Suite au passage à tabac de Freddie Gray dans une fourgonnette de police, jusqu’à sa mort dite « accidentelle », le 12 avril dernier, les obsèques ont donné lieu à une violente émeute, suivie de nombreuses manifestations, sur place et dans diverses villes des Etats-Unis. Un bon marronnier pour les médias français : Obama au prise avec la « fracture racial ». Du Figaro au Monde en passant par 20 minutes ou l’Obs, l’expression fait fureur dans les titrailles de couverture : « fracture racial ». Avec sa variante mimétique en une de Libération
On aurait pu imaginer un focus sur le racisme anti-noir de la police états-unienne, ce serait prendre parti. Non, il s’agit d’un différent « racial » en général. On aurait pu imaginer un angle plus subtil sur la fracture entre la haute bourgeoisie noire (incarnée par l’actuel président) et les oubliés des ghettos, mais ce serait alors insinuer une fracture sociopolitique, et ça c’est trop complexe et clivant, le « racial » c’est flou, mais ça fédère l’imaginaire du lecteur franco-français. D’ailleurs pour le choix des photos, c’est pareil. (...)
Trêve de myopie sélective, il suffira d’une minute à n’importe quel internaute pour découvrir l’envers du décor : des manifestations massives de jeunes é plus vieux de toutes couleurs & origines, avec des pancartes aux mots d’ordre anti-flics & anti-racistes, associés à une critique de la ségrégation sociale. Rien d’étonnant à cela puisque cette ancienne ville industrielle a été à la pointe de la lutte pour les Droits civiques, de la contestation étudiante puis du mouvement des Blacks Panthers surant les sixties & seventies. Pour preuve, ce lot d’images empruntées, entre autres, au facebook de OccupyBaltimore.

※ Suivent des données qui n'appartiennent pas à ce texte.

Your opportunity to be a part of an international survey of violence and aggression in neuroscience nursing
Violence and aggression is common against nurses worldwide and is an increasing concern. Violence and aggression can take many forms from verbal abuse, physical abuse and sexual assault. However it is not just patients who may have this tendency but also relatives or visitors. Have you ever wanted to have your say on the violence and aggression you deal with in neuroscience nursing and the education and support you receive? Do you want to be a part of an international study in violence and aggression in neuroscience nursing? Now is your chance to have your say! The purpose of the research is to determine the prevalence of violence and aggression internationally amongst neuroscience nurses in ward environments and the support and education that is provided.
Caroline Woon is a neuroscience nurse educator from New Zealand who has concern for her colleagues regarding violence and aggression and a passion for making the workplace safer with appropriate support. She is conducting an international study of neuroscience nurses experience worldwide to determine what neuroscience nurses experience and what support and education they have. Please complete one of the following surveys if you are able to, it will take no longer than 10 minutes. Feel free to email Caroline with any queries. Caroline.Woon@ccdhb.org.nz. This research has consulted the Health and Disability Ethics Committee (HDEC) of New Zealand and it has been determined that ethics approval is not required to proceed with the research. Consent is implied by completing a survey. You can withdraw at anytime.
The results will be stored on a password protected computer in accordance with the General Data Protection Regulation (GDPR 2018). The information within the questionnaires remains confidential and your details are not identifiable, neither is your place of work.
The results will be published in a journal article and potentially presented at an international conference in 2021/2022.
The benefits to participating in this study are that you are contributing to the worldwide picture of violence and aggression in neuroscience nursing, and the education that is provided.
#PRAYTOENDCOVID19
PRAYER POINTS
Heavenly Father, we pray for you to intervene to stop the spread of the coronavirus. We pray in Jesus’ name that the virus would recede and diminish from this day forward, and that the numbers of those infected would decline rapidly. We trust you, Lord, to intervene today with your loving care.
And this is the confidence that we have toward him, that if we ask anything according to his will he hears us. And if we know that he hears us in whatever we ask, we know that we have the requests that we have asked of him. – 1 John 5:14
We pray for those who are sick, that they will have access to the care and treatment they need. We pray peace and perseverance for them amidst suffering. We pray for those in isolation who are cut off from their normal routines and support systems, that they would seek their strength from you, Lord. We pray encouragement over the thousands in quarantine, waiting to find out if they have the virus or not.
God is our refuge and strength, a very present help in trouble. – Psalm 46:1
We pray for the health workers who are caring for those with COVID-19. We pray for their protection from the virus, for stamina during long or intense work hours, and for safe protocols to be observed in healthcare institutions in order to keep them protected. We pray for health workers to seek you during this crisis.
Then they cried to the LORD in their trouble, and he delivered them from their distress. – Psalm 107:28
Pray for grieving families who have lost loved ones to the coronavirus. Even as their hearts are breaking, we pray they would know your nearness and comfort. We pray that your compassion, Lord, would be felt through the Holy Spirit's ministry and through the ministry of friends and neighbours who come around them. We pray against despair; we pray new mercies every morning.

Ce qu’il Fallait à tout prix ne pas nous montrer. Zoom avant sur un corps social en ébullition : (...)
Quant au mode de représentation de l’émeute, on nous montre rarement ce que peut devenir une attaque massive et ciblée contre les forces surarmées de la répression quotidienne. (...)
En guise d’épilogue, rappelons qu’au cours du seul dernier mois, la violence policière en ïle-de-France a provoqué la mort de deux personnes sans défense : Amadou Koume dans le commissariat de la rue Louis Blanc (Paris X) et Pierre Cayet (un Guadeloupéen de 54 ans) dans un commissariat de Seine-Saint-Denis. Sans parler des multiples mutilations au flash-ball à Montreuil, Nantes et ailleurs. Il n’est pas surprenant qu’aucun journaliste (assermenté par les médias officiels) n’ait pensé à faire le lien avec les soi-diant « bavures » de Ferguson ou Baltimore.